Tomás no paraba de contar con lujo de detalles su vida de ferroviario. Eran tantos los recuerdos, tantos los rostros, que era necesario ventilarlos y los enumeraba en aleatorio orden y los arrojaba al aire en forma de palabras, como si con este acto, al desprenderse de ellos, los exorcizara. Pero un recuerdo lo mortificaba y al no poder mencionarlo, este se enraizaba más y más en su dañada conciencia. La voz de la chica no logró calmarlo, muy por el contrario, creyó que su corazón se negaría a seguirle brindando su vital savia roja cuando ella le preguntó a quemarropa: -¿Qué fue lo que le pasó a mi abuelo ese día en el tren? El rostro del viejo empalideció de tal manera que se igualó al tono ceniciento del mármol de la tumba. Su boca hundida se silenció bruscamente para repetir luego, con enfermizo celo -¿Qué le pasó a su abuelo ese día en el tren? Y asediado por la tajante interrogación, sólo atinó a callar. La respuesta pudo tener muchas variantes: Lo mató el tren, resbaló y las ruedas lo trituraron, su carácter inquieto lo traicionó, la mujer engañada le maldijo, que el destino, que la suerte, que esto o lo otro, pero la verdad era una sola y no podía mencionarse sin que todo el universo que él se había construido precariamente para si, se derrumbase de una vez y para siempre.
Nevenka adivinó algo en esos ojos huidizos. Era una sensación de negrura alquitranada que comenzaba a esparcirse por sus entrañas, una multitud de susurros que le aguijoneaban el espíritu, una presencia que intuía detrás suyo, elementos todos, que sumados, le producían una especie de desvanecimiento. Se escuchó decir: -Sé que mi abuelo fue asesinado. Le pareció ver que el anciano abría grandemente sus ojos, se llevaba sus manos al pecho para caer luego derrotado por el terror.

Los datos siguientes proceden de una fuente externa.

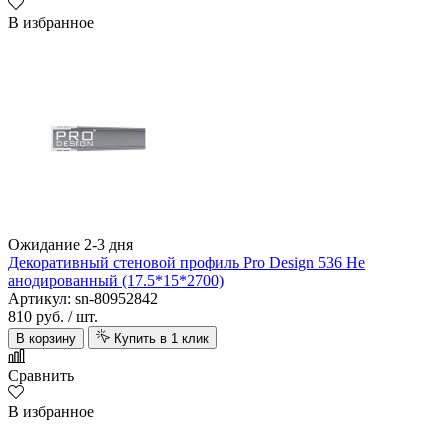
В избранное
Ожидание 2-3 дня
Декоративный стеновой профиль Pro Design 536 Не
анодированный (17.5*15*2700)
Артикул: sn-80952842
810 руб.
/ шт.
В корзину
Купить в 1 клик
Сравнить
В избранное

En la habitación del anciano encontraron una confesión escrita con letra temblorosa. Decía el texto, amarillento por los años, que él, en pleno uso de sus facultades declaraba haber asesinado - aprovechando una ocasión propicia- a Antonio Ramírez de un certero balazo en el corazón, que lo había empujado luego fuera del vagón para simular un accidente, que había actuado motivado por el deseo de hacerle justicia a una mujer que luego fue su esposa y que falleció a los pocos años, dejándolo sumido en la más cruel de las situaciones. Pedía perdón a Dios, que a los hombres, imperfectos como él, no les solicitaba ni siquiera su comprensión. Al final, como post data, explicaba que el arma homicida yacía desde entonces y para siempre en el fondo de un acantilado.

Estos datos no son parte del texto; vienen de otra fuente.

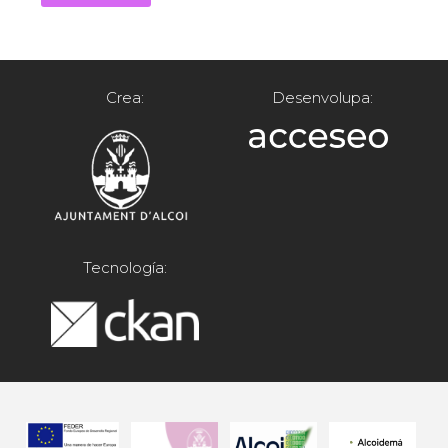
Crea:
Desenvolupa:
Tecnología:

Era una calurosa noche de Octubre. Nevenka se revolvía en su lecho. Se había quedado dormida mientras repasaba un voluminoso texto de estudios. Su lámpara parecía incendiar con su luminosidad anaranjada los objetos inmóviles de la habitación. Con gesto algo torpe buscó el interruptor y la luz murió tras el clap del aparato. Luego se acomodó en su lecho para desvanecerse en el sueño. Sonrió quedamente. Pensó en su abuelo, que ahora si descansaba por fin en paz.